Je regrette qu'il n'ait pas été fait mention des éclairages de M. Christophe Dejours sur la centralité du travail dans la construction de l'individu, la mise en concurrence généralisée des salariés et leur solitude dans le monde du travail qui est d'autant plus importante que les stratégies collectives de défense n'existent plus. Le travail est le grand absent de ce rapport, auquel manque aussi une analyse du monde du travail, fait de rapports de force et de conflictualité, comme l'a rappelé devant la mission d'information la sociologue Mme Danièle Linhart.

Au lieu d'analyser le problème à la source, en étudiant les nouvelles modalités d'organisation du travail, le rapporteur a pris le parti de s'intéresser à la gestion de leurs conséquences – les risques psychosociaux –, et non pas à la prévention. C'est le défaut majeur du rapport.

Par ailleurs, les médecins du travail y sont trop ignorés alors qu'ils sont des acteurs majeurs de la prévention des altérations de la santé des salariés. Nous sommes en total désaccord avec l'analyse du rapporteur concernant la réforme en cours. Les auditions l'ont montré : il existe une vraie différence de conception du rôle du médecin du travail entre les organisations patronales d'une part et les organisations syndicales et de médecins d'autre part. Devant la mission d'information, la Confédération générale du patronat des petites et moyennes entreprises a indiqué tenir à « l'adaptation de l'homme au travail » et a vanté les mérites de la seule « visite médicale d'embauche comme étant un a priori important » ! Mais plus nombreux ont été ceux qui ont insisté sur la nécessité de garantir l'indépendance des médecins du travail et de définir leurs missions dans le seul but d'éviter toute altération de la santé des travailleurs.

S'agissant de la place et du champ d'intervention des comités d'hygiène, de sécurité et des conditions de travail, le rapporteur peine là encore à convaincre de sa volonté d'asseoir leur rôle central. Alors que trois salariés sur quatre ne bénéficient pas d'une telle instance, nous aurions apprécié que soit proposé d'abaisser le nombre de salariés requis pour pouvoir créer ces comités, ou de favoriser leur implantation dans les plus petites entreprises, par exemple par le biais de délégués de site sur des bassins d'emploi.

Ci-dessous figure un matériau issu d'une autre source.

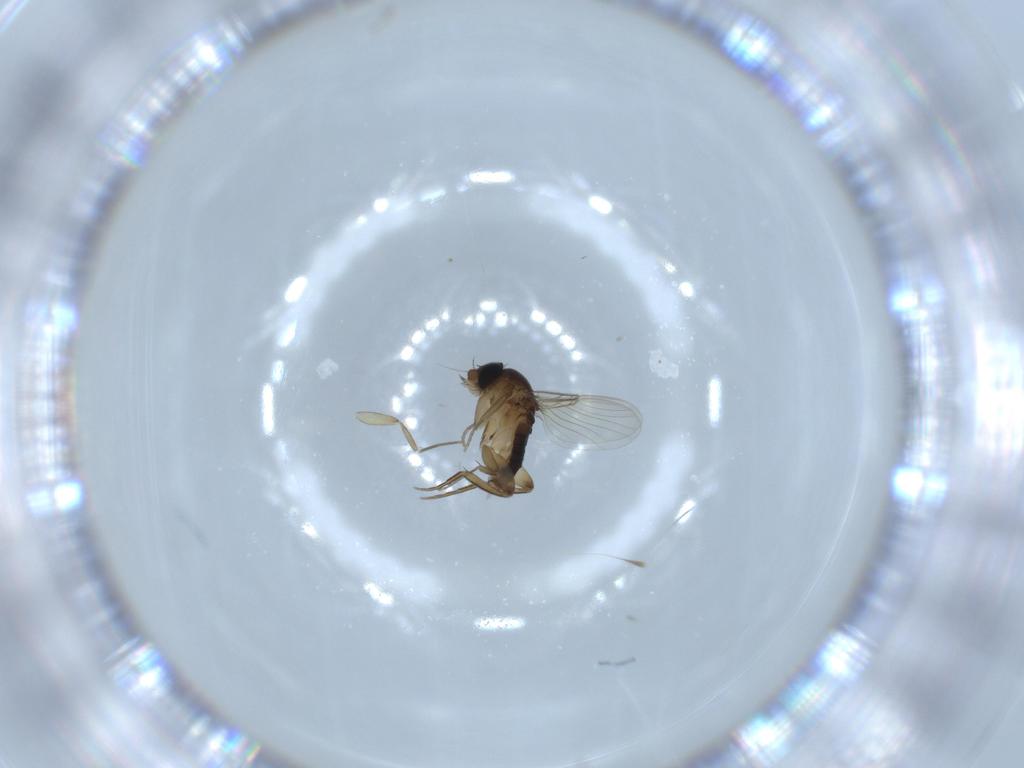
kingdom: Animalia
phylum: Arthropoda
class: Insecta
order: Diptera
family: Phoridae
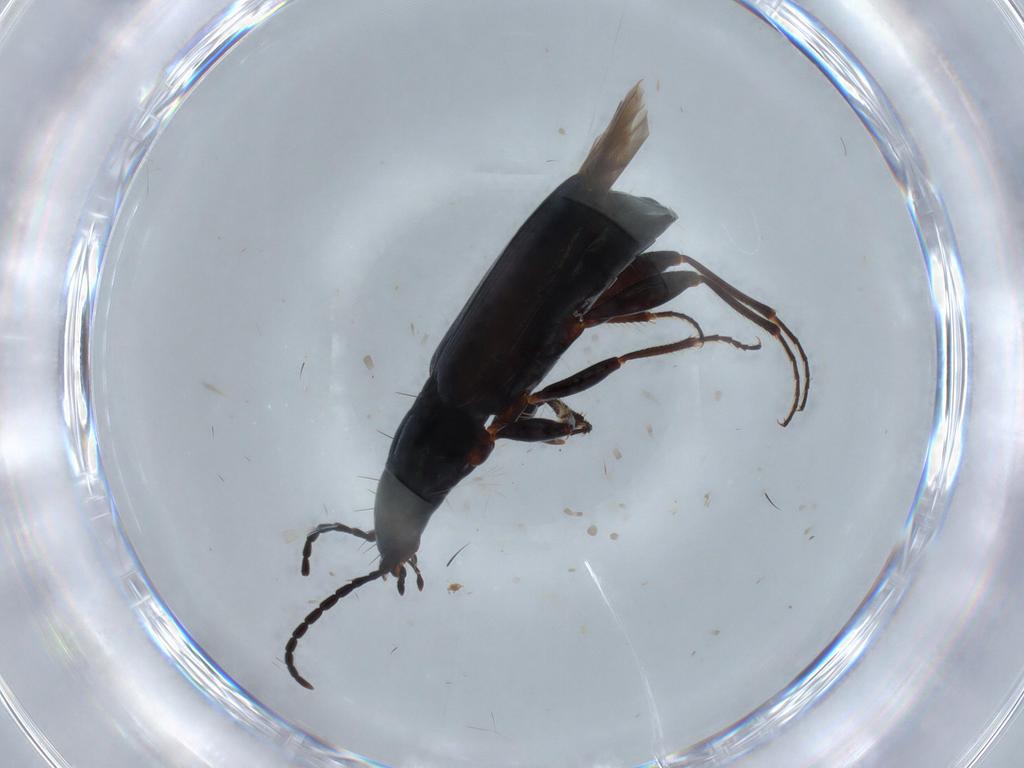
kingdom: Animalia
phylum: Arthropoda
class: Insecta
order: Coleoptera
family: Carabidae
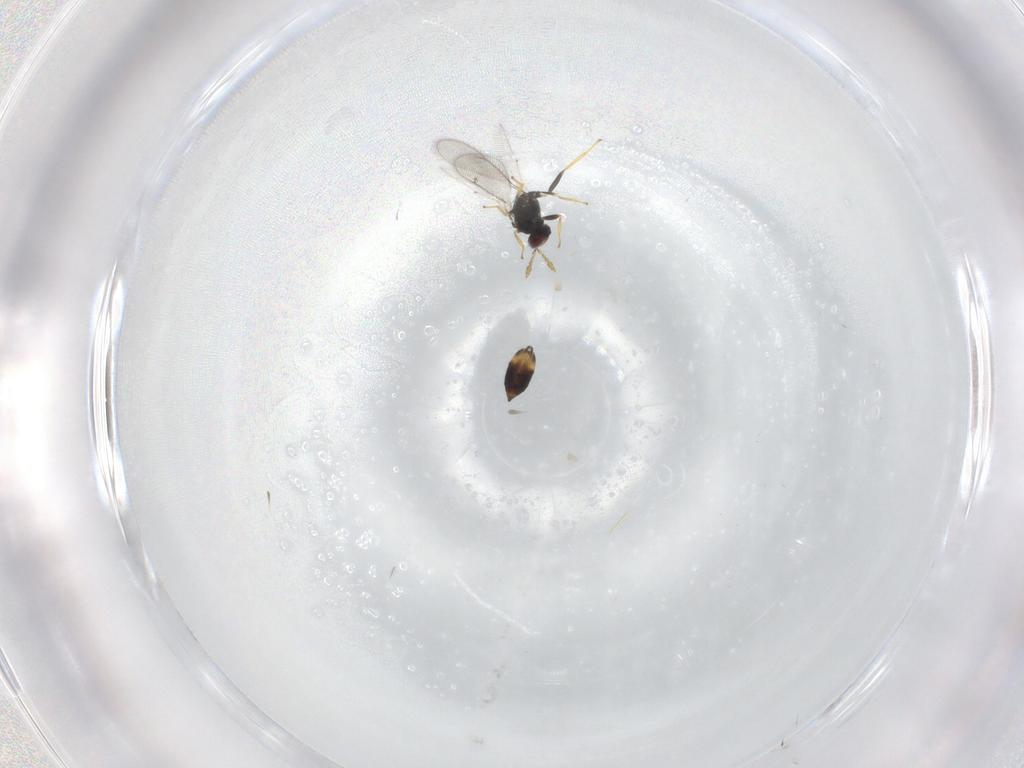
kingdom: Animalia
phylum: Arthropoda
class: Insecta
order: Hymenoptera
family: Eulophidae
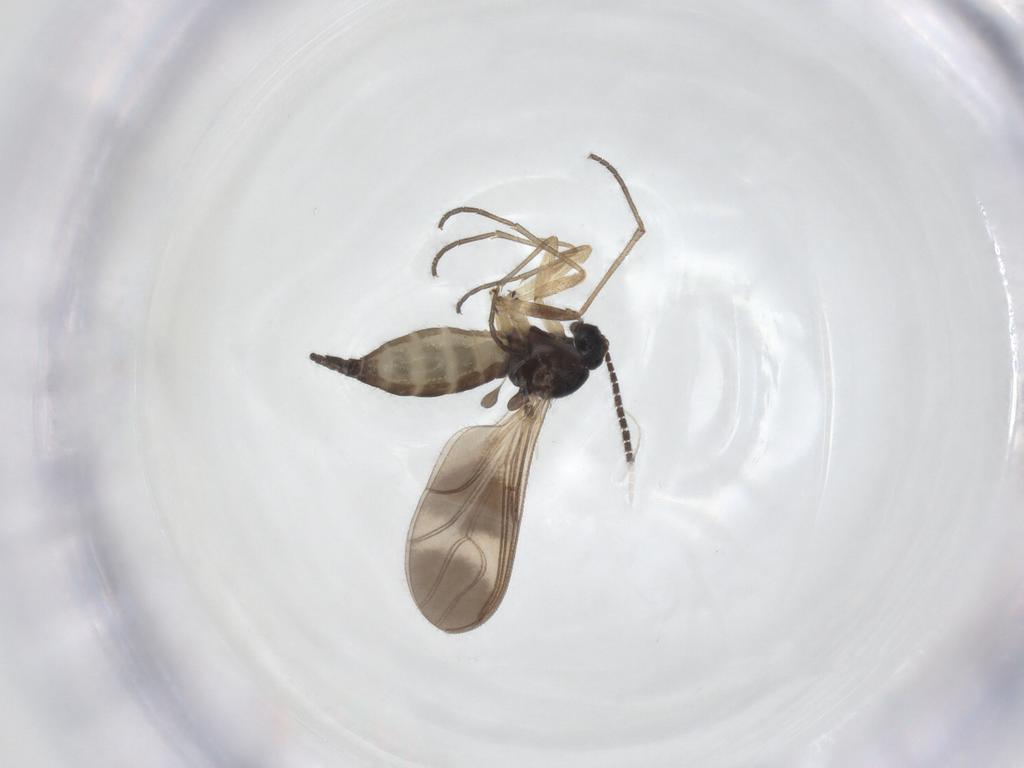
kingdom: Animalia
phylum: Arthropoda
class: Insecta
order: Diptera
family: Sciaridae
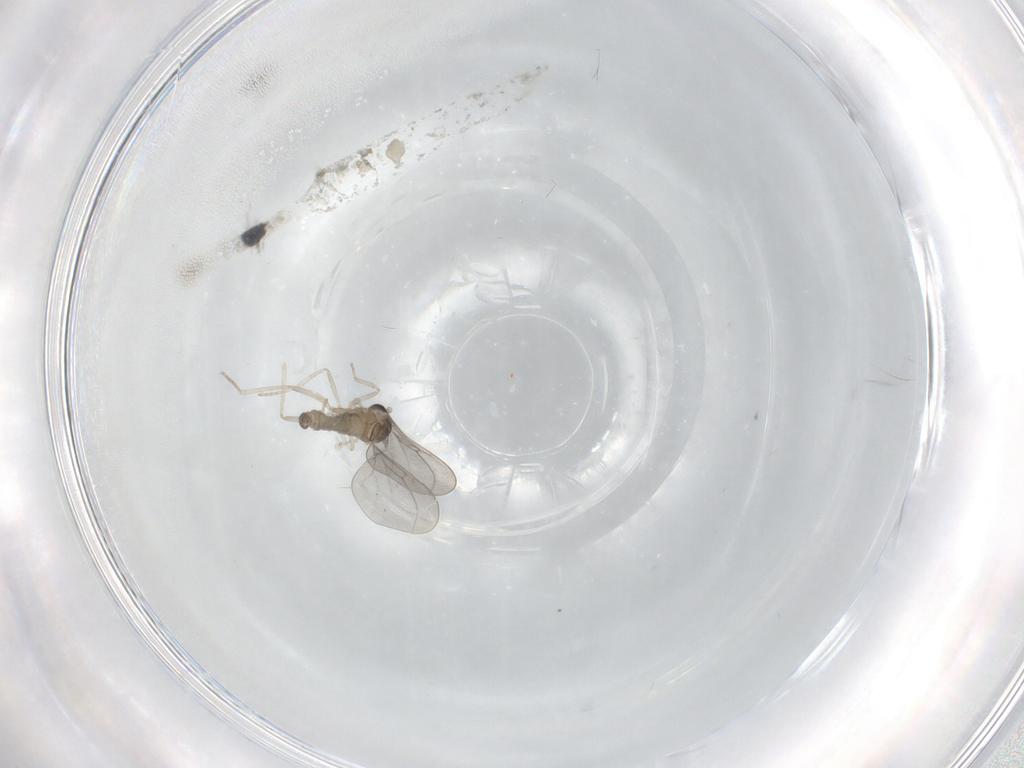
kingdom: Animalia
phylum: Arthropoda
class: Insecta
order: Diptera
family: Cecidomyiidae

Il me semble aussi qu'avant de préconiser la poursuite du plan d'urgence pour la prévention du stress au travail, il faudrait avoir l'honnêteté d'en présenter un bilan objectif, qui est en réalité plus que mitigé. Quatre accords conclus par des entreprises sur cinq portent sur la méthode et non sur le fond. Sans surprise, puisque tel est l'objectif du Gouvernement, le sujet de l'organisation du travail en est le grand absent : on y parle de fragilités individuelles mais pas de qualité du travail.

Tant que les entreprises ne seront pas responsabilisées, sur un plan financier, par l'augmentation de leurs cotisations à la branche Accidents du travail et maladies professionnelles, rien ne se passera. L'Association des accidentés de la vie (FNATH) et les organisations syndicales entendues par la mission d'information ont toutes insisté sur l'importance de la question de l'imputabilité des faits à l'employeur et sur la nécessaire amélioration de la reconnaissance des maladies psychiques en tant que maladies professionnelles. Elles ont ainsi proposé la révision des tableaux de maladies professionnelles et l'assouplissement du critère d'incapacité en faisant passer le taux requis de 25 % à 10 %, voire en supprimant celui-ci pour l'accès à la voie complémentaire de reconnaissance.

Enfin, la récente décision de la cour d'appel de Versailles confirmant la faute inexcusable de Renault pour le suicide d'un de ses salariés et reconnaissant la responsabilité de l'employeur dans la mise en place d'une organisation du travail pathogène devrait amener le législateur à se demander s'il ne convient pas de compléter le code du travail pour y inscrire la notion jurisprudentielle de harcèlement moral collectif ou institutionnel.